Tuesday, November 16, 2021

The Psychedelic Drug LSD on This Day in History

 

Today in History: LSD (Lysergic acid diethylamide) was first synthesized by Albert Hofmann from ergotamine at the Sandoz Laboratories in Basel on this day in 1938. "Hofmann was experimenting with different compounds in search of a cure for migraines. While LSD didn’t provide it, it did capture his attention when some spilled on his hand. Within the hour, he felt dreamy and dizzy. A deliberate experiment with the drug a few days later had him giggling uncontrollably. He needed an assistant to escort him home—a path, he later said, that made him feel as though he were inside a Salvador Dali painting." Mental Floss

LSD does not appear to be addictive, and death as a result of LSD overdose is virtually unknown; on extremely rare occasions, however, death can be the result of accidents or reckless behavior.

As of 2017, about 10 percent of people in the United States have used LSD at some point in their lives, while 0.7 percent have used it in the last year. It was most popular in the 1960s to 1980s. The use of LSD among US adults increased 56.4% from 2015 to 2018. LSD is typically either swallowed or held under the tongue. It is most often sold on blotter paper and less commonly as tablets or in gelatin squares. 

LSD can catalyze intense spiritual experiences and is thus considered an entheogen. Some users have reported out of body experiences. In 1966, Timothy Leary established the League for Spiritual Discovery with LSD as its sacrament. Stanislav Grof has written that religious and mystical experiences observed during LSD sessions appear to be phenomenologically indistinguishable from similar descriptions in the sacred scriptures of the great religions of the world and the texts of ancient civilizations.

In the 1950s, the Central Intelligence Agency (CIA) believed that the drug might be useful for mind control, so they tested it on people, some without their knowledge, in a program called MKUltra. LSD was sold as a medication for research purposes under the trade-name Delysid in the 1950s and 1960s. It was listed as a schedule 1 controlled substance by the United Nations in 1971. It currently has no approved medical use.

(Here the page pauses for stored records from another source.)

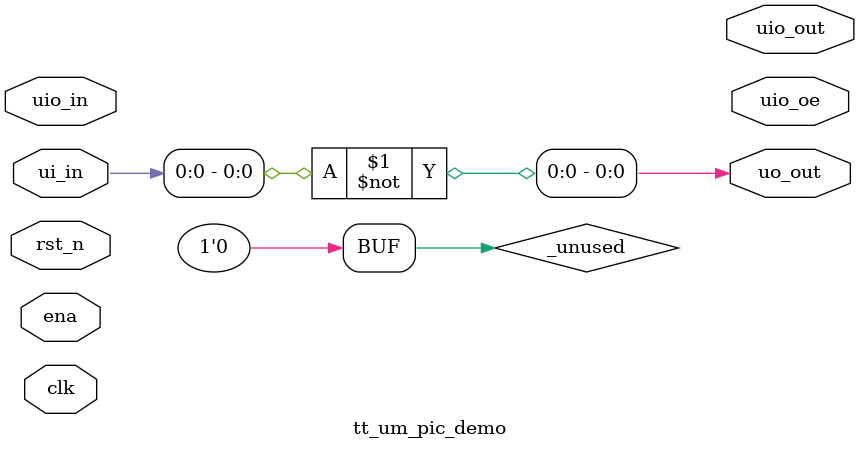
<source format=v>
/*
 * Copyright (c) 2024 Your Name
 * SPDX-License-Identifier: Apache-2.0
 */

`default_nettype none

module tt_um_pic_demo (
    input  wire [7:0] ui_in,    // Dedicated inputs
    output wire [7:0] uo_out,   // Dedicated outputs
    input  wire [7:0] uio_in,   // IOs: Input path
    output wire [7:0] uio_out,  // IOs: Output path
    output wire [7:0] uio_oe,   // IOs: Enable path (active high: 0=input, 1=output)
    input  wire       ena,      // always 1 when the design is powered, so you can ignore it
    input  wire       clk,      // clock
    input  wire       rst_n     // reset_n - low to reset
);

  // All output pins must be assigned. If not used, assign to 0.
  assign uo_out[0] = ~ui_in[0];     // Example: ou_out[0] is the same as ui_in[0]
  //assign uo_out  = ui_in + uio_in;  // Example: ou_out is the sum of ui_in and uio_in
  //assign uio_out = 0;
  //assign uio_oe  = 0;

  // List all unused inputs to prevent warnings
  wire _unused = &{ena, clk, rst_n, 1'b0};

endmodule

</source>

In 2020, it would be decriminalized in the U.S. state of Oregon.

The Beatles have denied that their song Lucy in the Sky with Diamonds is a reference to LSD. However, the songs "She Said She Said" and "Tomorrow Never Knows" from the Beatles' Revolver album explicitly reference LSD trips, and many lines of "Tomorrow Never Knows" were borrowed from Timothy Leary's book The Psychedelic Experience. Around the same time, bands such as Pink Floyd, Jefferson Airplane, and The Grateful Dead helped give birth to a genre known as "psychedelic rock" or acid rock. In 1965, The Pretty Things released an album called Get the Picture? which included a track titled "L.S.D."

Former Apple CEO Steve Jobs said, "Taking LSD was a profound experience, one of the most important things in my life" and Kary Mullis credited LSD with helping him develop DNA amplification technology, for which he received the Nobel Prize in Chemistry in 1993.